After the war, the situation for Buddhists eased. The Ivolgidatsan was built and open worship resumed under the sharp restrictions the Soviets impose on all religious practice. These include a ban on proslytizing and close monitoring of sermons and public statements by religious leaders. Religious leaders frequently speak out in support of official Communist Party doctrine or government views in the manner of such American churchmen as the late Francis Cardinal Spellman Catholic archbishop of New York, or the Rev. Billy Graham.
The government has newer relaxed its vigilant control. In 1973, for example, an internationally known Buddhist scholar and historian, Bidiva, D. Dandaron, was tried and convicted of running an illegal sect for criminal ends under an article of the Soviet code adopted in 1962 during an anti-religious drive by Nikita S. Khrtshchev. Dandaron was sentenced to five years in prison, allegedly for duping members of a Buddhist group he headed which apparently rejected the authority of the official Soviet Buddhist priesthood re represented by the bandido hambo.
TThe pressures on the bandido lama and the flock for which he speaks and acts are clear.
"I want to ask your opinion about the latest development," he said, peering at the correspondents sitting in his conference room at the Ivolgi datsan , sipping his excellent tea and munching his tasty cookies as they probed the mysterious dynamics of religion in an atheist state.

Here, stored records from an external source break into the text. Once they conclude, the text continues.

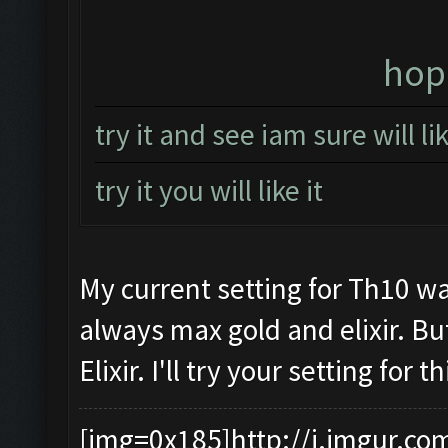
hope
try it and see iam sure will l
try it you will like it
My current setting for Th10 wa
always max gold and elixir. Bu
Elixir. I'll try your setting for
[img=0x185]http://i.imgur.co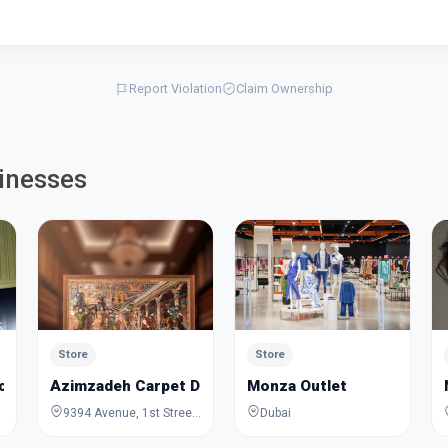
Report Violation
Claim Ownership
inesses
Store
Store
cycles Trading
Azimzadeh Carpet Dubai
Monza Outlet
9394 Avenue, 1st Street, Dubai, Dubai, United Arab Emirates
Dubai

"This is about the neutron bomb, which violates the most sacred right of people to live. Perhaps you are close to the government circles in your country and you could explain about this weapon. . . This is considered the most inhuman and worst weapon ever developed. . ."
And so, he continued for a while in this vein, smoothly expressing the religious concerns of his first master in the service of his second.